The US Treasury is close to its debt limit. Treasury defines the debt limit as the amount that the government is allowed to borrow to pay for services like Social Security, Medicare, military payroll and tax refunds, among other things.

Currently, the debt limit is set at $16.39tn; the Treasury has already borrowed $16.31tn and expects to slam against the debt limit in two weeks, at the end of December. That's according to the most recent daily financial statement from the US Treasury.

If the Treasury overshoots the debt limit, the US will not be able to pay the bills it has already run up this year – including payments to Social Security and Medicare recipients as well as the unemployed, who will be waiting for their checks.

After that, the Treasury's only option to keep the US solvent is to take what it calls "extraordinary measures." That could include selling financial assets, US-owned gold, stakes in stimulus projects, or even the government's portfolio of student loans – all of which the Treasury considers impracticable.

Instead, federal spending would have to be immediately cut to help the Treasury meet its obligations.
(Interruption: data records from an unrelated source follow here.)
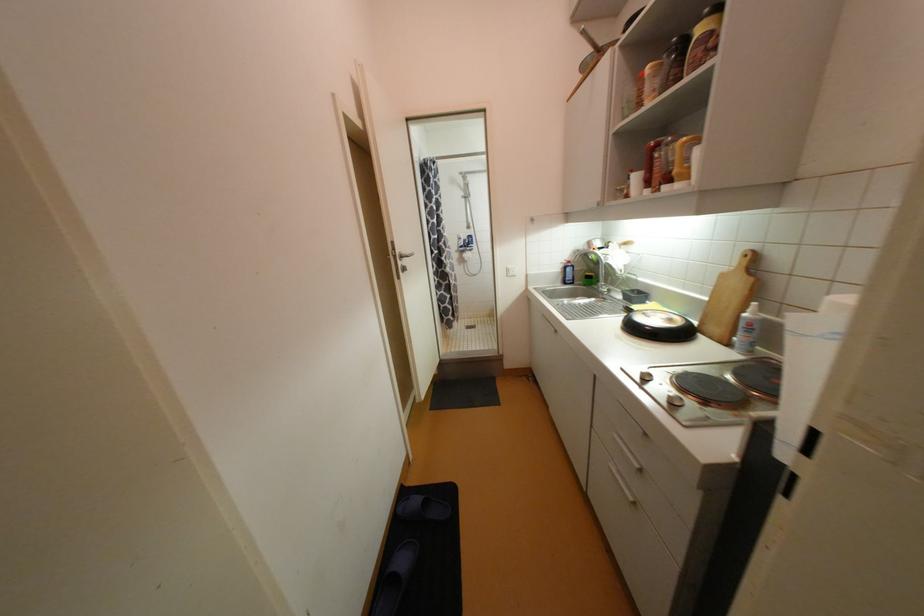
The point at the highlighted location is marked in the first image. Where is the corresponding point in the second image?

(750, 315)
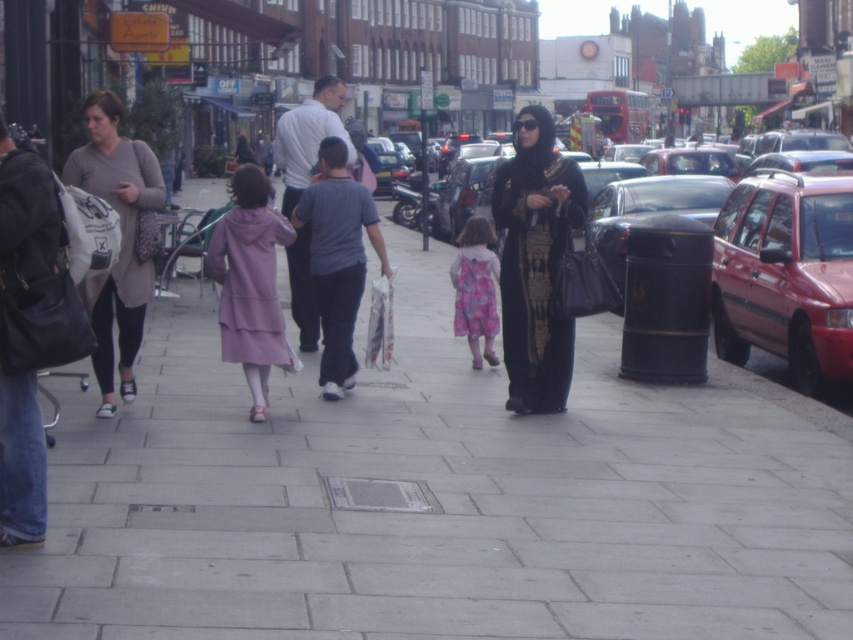
Question: In this image, where is black satin abaya at center located relative to pink floral dress at center?

Choices:
 (A) above
 (B) below

Answer: (A)

Question: From the image, what is the correct spatial relationship of gray concrete sidewalk at center in relation to metallic red station wagon at right?

Choices:
 (A) right
 (B) left

Answer: (B)

Question: Estimate the real-world distances between objects in this image. Which object is closer to the black satin abaya at center?

Choices:
 (A) pink floral dress at center
 (B) metallic red car at center right
 (C) gray concrete sidewalk at center
 (D) purple fabric coat at center

Answer: (A)

Question: Estimate the real-world distances between objects in this image. Which object is closer to the metallic red station wagon at right?

Choices:
 (A) black satin abaya at center
 (B) metallic red car at center right

Answer: (B)

Question: Which point is closer to the camera?

Choices:
 (A) (746, 216)
 (B) (809, 278)
 (C) (259, 401)
 (D) (358, 516)

Answer: (D)

Question: Is metallic red station wagon at right above purple fabric coat at center?

Choices:
 (A) no
 (B) yes

Answer: (A)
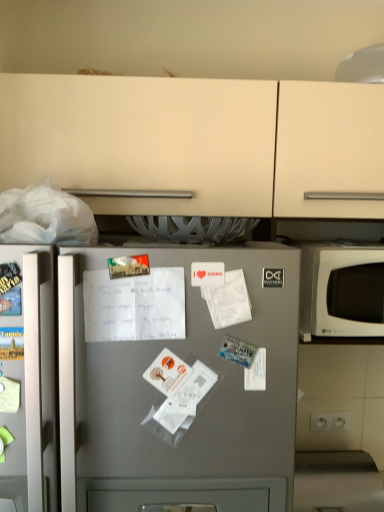
Question: Considering the positions of white paper receipt at center and satin silver fridge at center in the image, is white paper receipt at center taller or shorter than satin silver fridge at center?

Choices:
 (A) short
 (B) tall

Answer: (A)

Question: Considering the positions of white paper receipt at center and satin silver fridge at center in the image, is white paper receipt at center bigger or smaller than satin silver fridge at center?

Choices:
 (A) small
 (B) big

Answer: (A)

Question: Which of these objects is positioned farthest from the white matte microwave at right?

Choices:
 (A) satin silver fridge at center
 (B) white paper receipt at center

Answer: (B)

Question: Which of these objects is positioned farthest from the satin silver fridge at center?

Choices:
 (A) white paper receipt at center
 (B) white matte microwave at right

Answer: (B)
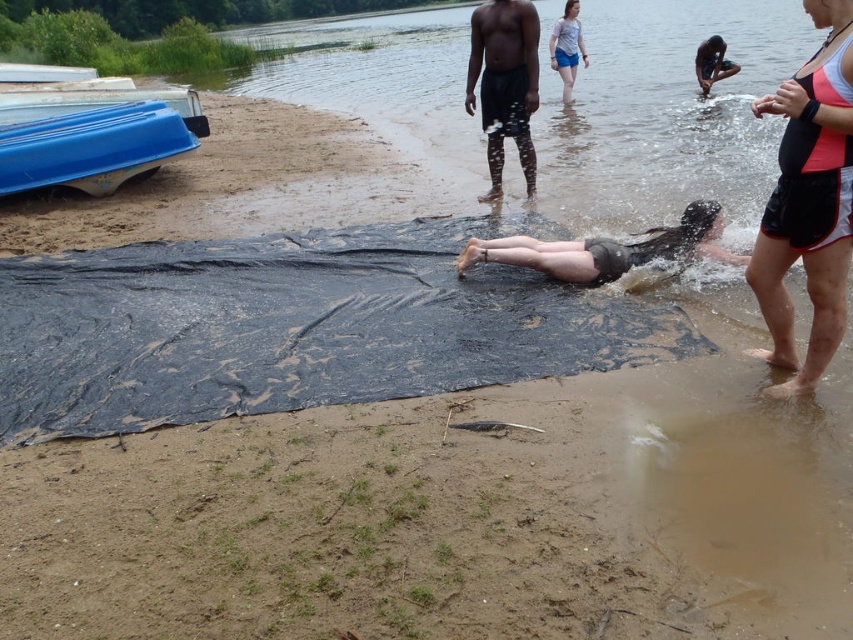
Question: Is transparent plastic tarp at lower center to the left of dark gray shorts at center from the viewer's perspective?

Choices:
 (A) no
 (B) yes

Answer: (A)

Question: Can you confirm if blue plastic boat at left is positioned to the right of dark skin human at upper right?

Choices:
 (A) yes
 (B) no

Answer: (B)

Question: Is transparent plastic tarp at lower center wider than dark gray shorts at center?

Choices:
 (A) yes
 (B) no

Answer: (A)

Question: Which point is farther from the camera taking this photo?

Choices:
 (A) (724, 45)
 (B) (814, 278)
 (C) (604, 32)

Answer: (C)

Question: Estimate the real-world distances between objects in this image. Which object is closer to the dark skin human at upper right?

Choices:
 (A) transparent plastic tarp at lower center
 (B) black matte shorts at lower right
 (C) light blue denim shorts at upper center
 (D) blue plastic boat at left

Answer: (C)

Question: Among these objects, which one is farthest from the camera?

Choices:
 (A) dark skin human at upper right
 (B) blue plastic boat at left
 (C) light blue denim shorts at upper center
 (D) dark gray shorts at center

Answer: (A)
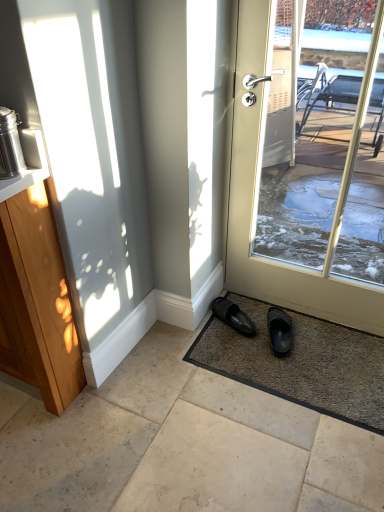
Find the location of `vacant area that lies between brown textured mat at lower center and wooden cabinet at left`. vacant area that lies between brown textured mat at lower center and wooden cabinet at left is located at coordinates (187, 395).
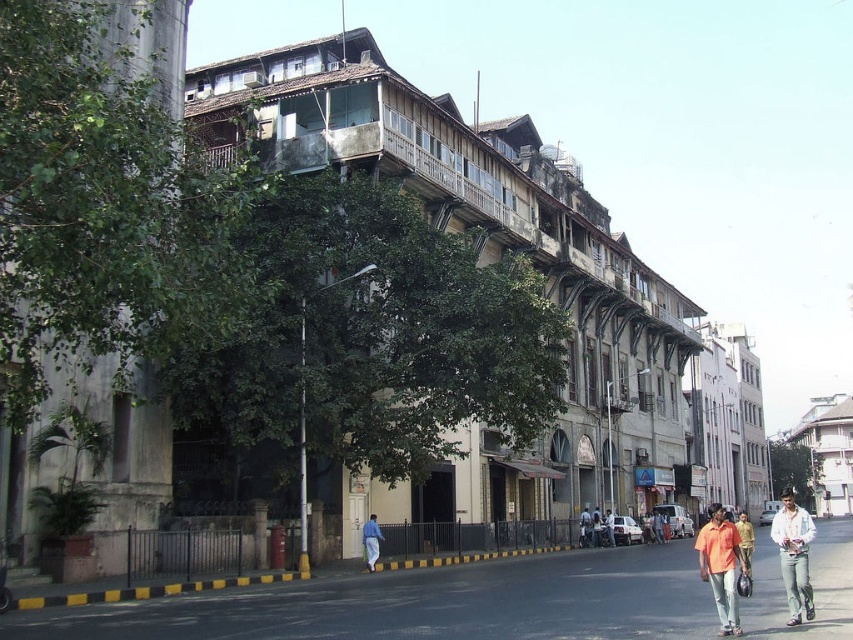
Question: Is black asphalt pavement at lower center to the right of orange cotton shirt at center from the viewer's perspective?

Choices:
 (A) no
 (B) yes

Answer: (A)

Question: Can you confirm if white cotton shirt at lower right is positioned above blue jeans at lower center?

Choices:
 (A) no
 (B) yes

Answer: (A)

Question: Can you confirm if black asphalt pavement at lower center is smaller than blue jeans at lower center?

Choices:
 (A) yes
 (B) no

Answer: (B)

Question: Which object is the farthest from the light blue jeans at center?

Choices:
 (A) yellow cotton shirt at center
 (B) orange cotton shirt at lower right
 (C) white cotton shirt at lower right
 (D) black asphalt pavement at lower center

Answer: (A)

Question: Which point is farther to the camera?

Choices:
 (A) black asphalt pavement at lower center
 (B) white cotton shirt at lower right
 (C) light blue jeans at center
 (D) orange cotton shirt at center

Answer: (D)

Question: Which point appears farthest from the camera in this image?

Choices:
 (A) (608, 524)
 (B) (381, 536)

Answer: (A)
That kind of last-minute set of cuts, on top of the cuts already planned for the fiscal cliff, could cause governmental chaos.

As for the chances that Congress could break for Christmas and then come up with a deal in two days before the New Year's break, that also seems more and more unlikely to many as time passes. House speaker John Boehner trudged into a press conference Friday wearing a hangdog expression and slumping shoulders. He announced his party's failure to reach an agreement to avoid the fiscal cliff.

When a reporter asked him how a final agreement would be possible, Boehner glumly replied, "How we get there? God only knows."